5. The bleeding risk associated with oral anticoagulants may outweigh the benefits of thromboembolic prevention.

A major reason some clinicians deprescribe anticoagulants soon after successful catheter ablation is due to the increased risk for bleeding. A Danish study looking at 4050 patients who underwent ablation for AF for the first time found discontinuing oral anticoagulants after 3 months did not significantly affect the rate of thromboembolic events but continuing anticoagulation resulted in severe bleeding risks. They recommended that randomized control trials were needed for further investigation.

To mitigate bleeding risk, current guidelines support a validated bleeding risk assessment at each follow-up visit.

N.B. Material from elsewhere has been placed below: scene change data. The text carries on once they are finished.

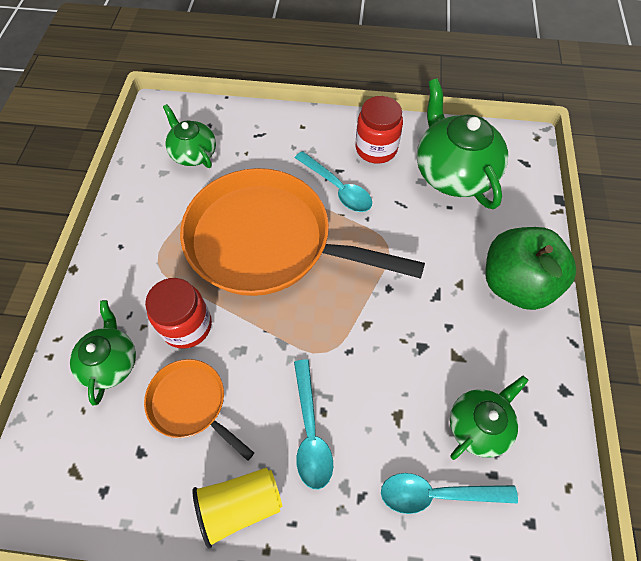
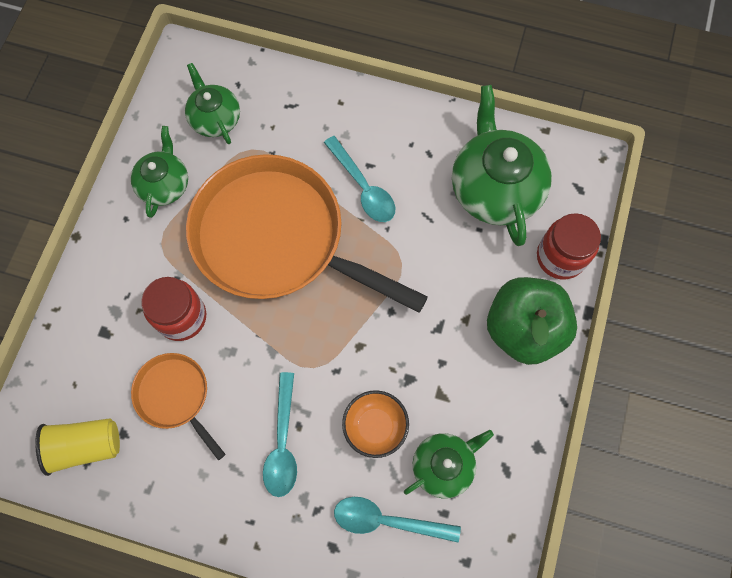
camera: 10 degrees right, 10 degrees up
green teapot [70,300,136,405] -> green teapot moved to [131,126,188,218]
yellow cup [192,467,282,548] -> yellow cup moved to [35,418,120,476]
red jar [356,96,403,164] -> red jar moved to [537,213,601,279]
none -> orange bowl [342,390,409,458]

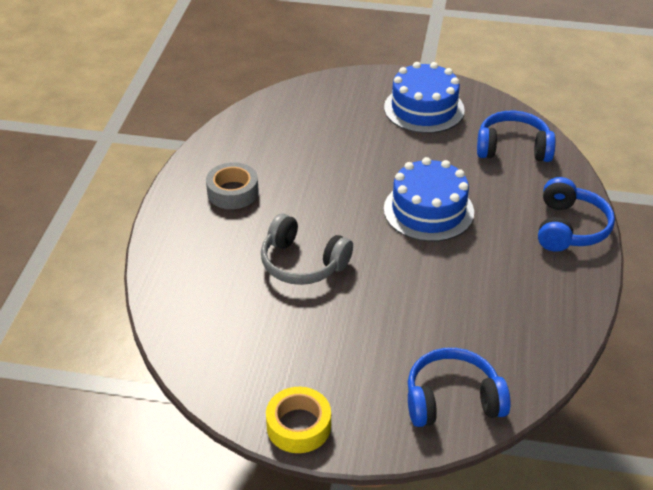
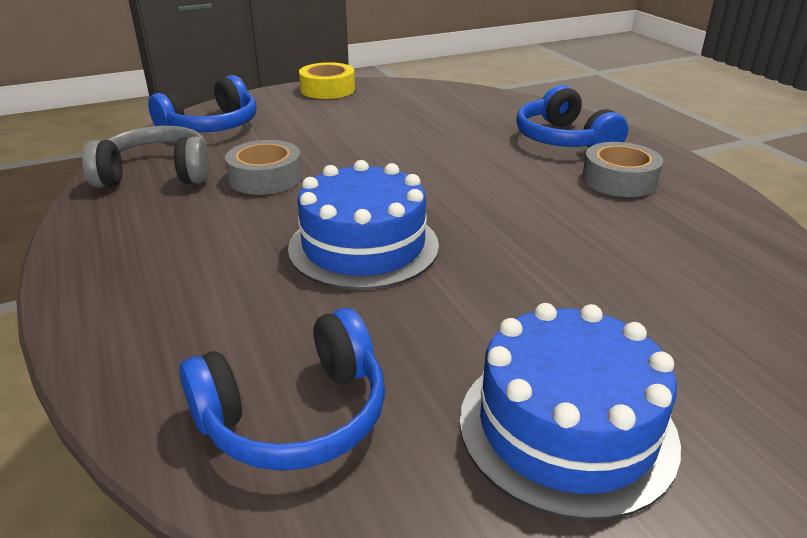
camera: 145 degrees right, 10 degrees down
grey headphones [261,214,353,285] -> grey headphones moved to [82,126,209,188]
blue headphones [538,177,615,252] -> blue headphones moved to [516,85,628,147]
none -> grey tape [225,140,302,195]

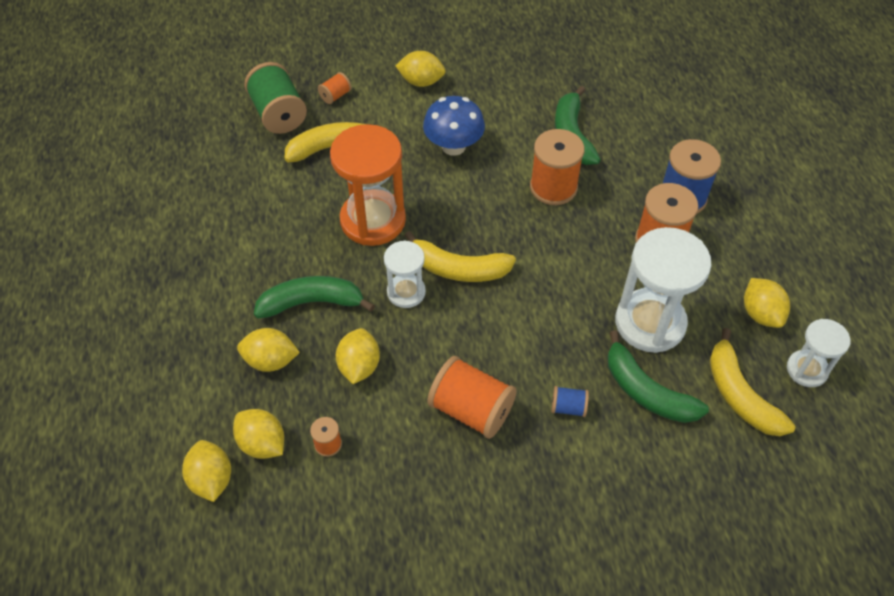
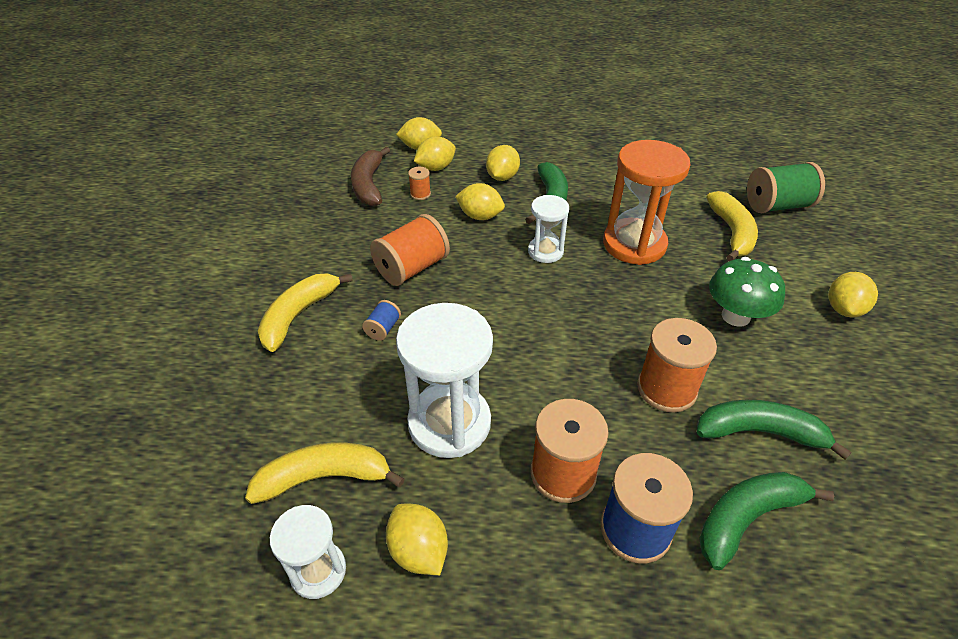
camera: 105 degrees right, 10 degrees down
orange spool [318,72,352,104] -> none
yellow banana [404,231,516,282] -> yellow banana moved to [258,273,353,352]
blue mushroom [423,96,485,156] -> green mushroom [709,257,785,327]
green banana [608,330,709,423] -> green banana moved to [699,472,834,570]
yellow lemon [744,278,790,328] -> yellow lemon turned 60 degrees clockwise [386,504,448,575]
none -> brown banana [351,147,390,206]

Specifically, the American College of Chest Physicians and the AAFP recommend using the hypertension, abnormal liver/renal function, stroke history, bleeding history or predisposition, labile INR, elderly, drug/alcohol concomitantly (HAS-BLED) tool. HAS-BLED scores range from 0 to 10; patients scoring > 5 points are considered to be high risk for bleeding, and therefore, long-term use of oral anticoagulants may not be appropriate.

Ultimately, the decision to stop or continue oral anticoagulation for AF after a successful catheter ablation is based on the patient's risk factors for stroke and bleeding. Though patients with a CHA2DS2-VASc score > 2 should be considered for long-term anticoagulation, the decision should be weighed against their bleeding risk score to determine whether the benefits of stroke prevention outweigh the increased risk for bleeding.